(Source records)
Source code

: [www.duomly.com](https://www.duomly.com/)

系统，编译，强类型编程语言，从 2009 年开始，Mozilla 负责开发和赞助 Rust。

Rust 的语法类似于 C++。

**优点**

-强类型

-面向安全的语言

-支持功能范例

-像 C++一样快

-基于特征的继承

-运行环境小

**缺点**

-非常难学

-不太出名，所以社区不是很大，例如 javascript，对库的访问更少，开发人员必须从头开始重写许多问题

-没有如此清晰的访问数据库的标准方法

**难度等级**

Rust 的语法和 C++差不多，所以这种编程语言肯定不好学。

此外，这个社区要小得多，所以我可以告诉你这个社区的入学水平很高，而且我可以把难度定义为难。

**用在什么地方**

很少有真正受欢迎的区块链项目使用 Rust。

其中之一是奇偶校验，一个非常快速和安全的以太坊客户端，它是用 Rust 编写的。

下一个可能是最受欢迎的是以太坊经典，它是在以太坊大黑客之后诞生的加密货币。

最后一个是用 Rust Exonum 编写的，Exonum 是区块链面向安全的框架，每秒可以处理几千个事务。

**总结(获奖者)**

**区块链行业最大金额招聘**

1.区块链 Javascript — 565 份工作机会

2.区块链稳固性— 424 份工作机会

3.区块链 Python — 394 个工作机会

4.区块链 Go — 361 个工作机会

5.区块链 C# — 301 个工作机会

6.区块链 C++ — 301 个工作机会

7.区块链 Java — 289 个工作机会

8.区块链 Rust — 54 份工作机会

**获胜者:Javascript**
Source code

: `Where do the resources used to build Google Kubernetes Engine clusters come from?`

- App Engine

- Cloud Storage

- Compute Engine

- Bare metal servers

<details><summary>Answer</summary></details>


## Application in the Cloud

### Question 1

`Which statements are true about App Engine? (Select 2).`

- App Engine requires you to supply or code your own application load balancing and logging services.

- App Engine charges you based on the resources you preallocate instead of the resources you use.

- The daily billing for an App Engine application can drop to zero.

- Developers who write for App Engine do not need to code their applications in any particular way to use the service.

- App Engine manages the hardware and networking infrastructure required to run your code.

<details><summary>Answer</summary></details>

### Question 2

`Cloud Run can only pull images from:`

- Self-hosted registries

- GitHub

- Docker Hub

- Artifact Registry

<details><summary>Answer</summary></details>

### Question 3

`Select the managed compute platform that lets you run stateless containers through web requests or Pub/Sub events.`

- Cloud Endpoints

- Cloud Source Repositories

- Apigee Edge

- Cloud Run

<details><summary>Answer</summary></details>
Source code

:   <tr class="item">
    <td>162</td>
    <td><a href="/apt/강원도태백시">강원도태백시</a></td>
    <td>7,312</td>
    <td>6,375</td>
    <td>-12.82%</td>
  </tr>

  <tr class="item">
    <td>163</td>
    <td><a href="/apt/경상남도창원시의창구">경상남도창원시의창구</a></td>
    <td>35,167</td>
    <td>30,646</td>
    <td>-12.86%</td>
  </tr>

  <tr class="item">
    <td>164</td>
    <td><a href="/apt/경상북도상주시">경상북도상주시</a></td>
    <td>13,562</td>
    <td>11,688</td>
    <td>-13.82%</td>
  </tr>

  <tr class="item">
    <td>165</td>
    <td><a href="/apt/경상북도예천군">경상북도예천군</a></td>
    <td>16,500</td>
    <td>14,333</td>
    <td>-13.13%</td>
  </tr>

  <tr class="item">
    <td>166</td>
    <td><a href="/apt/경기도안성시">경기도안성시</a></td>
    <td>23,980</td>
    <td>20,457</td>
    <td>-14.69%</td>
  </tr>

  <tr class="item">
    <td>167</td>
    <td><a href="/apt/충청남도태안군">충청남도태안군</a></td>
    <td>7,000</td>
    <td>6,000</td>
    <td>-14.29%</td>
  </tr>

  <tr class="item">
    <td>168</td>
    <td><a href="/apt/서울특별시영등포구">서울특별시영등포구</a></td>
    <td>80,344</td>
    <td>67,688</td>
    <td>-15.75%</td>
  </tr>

• Goal of the exercise: The answer must be an exact reproduction of all the records.

• Answer below:
Source code

: [www.duomly.com](https://www.duomly.com/)

系统，编译，强类型编程语言，从 2009 年开始，Mozilla 负责开发和赞助 Rust。

Rust 的语法类似于 C++。

**优点**

-强类型

-面向安全的语言

-支持功能范例

-像 C++一样快

-基于特征的继承

-运行环境小

**缺点**

-非常难学

-不太出名，所以社区不是很大，例如 javascript，对库的访问更少，开发人员必须从头开始重写许多问题

-没有如此清晰的访问数据库的标准方法

**难度等级**

Rust 的语法和 C++差不多，所以这种编程语言肯定不好学。

此外，这个社区要小得多，所以我可以告诉你这个社区的入学水平很高，而且我可以把难度定义为难。

**用在什么地方**

很少有真正受欢迎的区块链项目使用 Rust。

其中之一是奇偶校验，一个非常快速和安全的以太坊客户端，它是用 Rust 编写的。

下一个可能是最受欢迎的是以太坊经典，它是在以太坊大黑客之后诞生的加密货币。

最后一个是用 Rust Exonum 编写的，Exonum 是区块链面向安全的框架，每秒可以处理几千个事务。

**总结(获奖者)**

**区块链行业最大金额招聘**

1.区块链 Javascript — 565 份工作机会

2.区块链稳固性— 424 份工作机会

3.区块链 Python — 394 个工作机会

4.区块链 Go — 361 个工作机会

5.区块链 C# — 301 个工作机会

6.区块链 C++ — 301 个工作机会

7.区块链 Java — 289 个工作机会

8.区块链 Rust — 54 份工作机会

**获胜者:Javascript**
Source code

: `Where do the resources used to build Google Kubernetes Engine clusters come from?`

- App Engine

- Cloud Storage

- Compute Engine

- Bare metal servers

<details><summary>Answer</summary></details>


## Application in the Cloud

### Question 1

`Which statements are true about App Engine? (Select 2).`

- App Engine requires you to supply or code your own application load balancing and logging services.

- App Engine charges you based on the resources you preallocate instead of the resources you use.

- The daily billing for an App Engine application can drop to zero.

- Developers who write for App Engine do not need to code their applications in any particular way to use the service.

- App Engine manages the hardware and networking infrastructure required to run your code.

<details><summary>Answer</summary></details>

### Question 2

`Cloud Run can only pull images from:`

- Self-hosted registries

- GitHub

- Docker Hub

- Artifact Registry

<details><summary>Answer</summary></details>

### Question 3

`Select the managed compute platform that lets you run stateless containers through web requests or Pub/Sub events.`

- Cloud Endpoints

- Cloud Source Repositories

- Apigee Edge

- Cloud Run

<details><summary>Answer</summary></details>
Source code

:   <tr class="item">
    <td>162</td>
    <td><a href="/apt/강원도태백시">강원도태백시</a></td>
    <td>7,312</td>
    <td>6,375</td>
    <td>-12.82%</td>
  </tr>

  <tr class="item">
    <td>163</td>
    <td><a href="/apt/경상남도창원시의창구">경상남도창원시의창구</a></td>
    <td>35,167</td>
    <td>30,646</td>
    <td>-12.86%</td>
  </tr>

  <tr class="item">
    <td>164</td>
    <td><a href="/apt/경상북도상주시">경상북도상주시</a></td>
    <td>13,562</td>
    <td>11,688</td>
    <td>-13.82%</td>
  </tr>

  <tr class="item">
    <td>165</td>
    <td><a href="/apt/경상북도예천군">경상북도예천군</a></td>
    <td>16,500</td>
    <td>14,333</td>
    <td>-13.13%</td>
  </tr>

  <tr class="item">
    <td>166</td>
    <td><a href="/apt/경기도안성시">경기도안성시</a></td>
    <td>23,980</td>
    <td>20,457</td>
    <td>-14.69%</td>
  </tr>

  <tr class="item">
    <td>167</td>
    <td><a href="/apt/충청남도태안군">충청남도태안군</a></td>
    <td>7,000</td>
    <td>6,000</td>
    <td>-14.29%</td>
  </tr>

  <tr class="item">
    <td>168</td>
    <td><a href="/apt/서울특별시영등포구">서울특별시영등포구</a></td>
    <td>80,344</td>
    <td>67,688</td>
    <td>-15.75%</td>
  </tr>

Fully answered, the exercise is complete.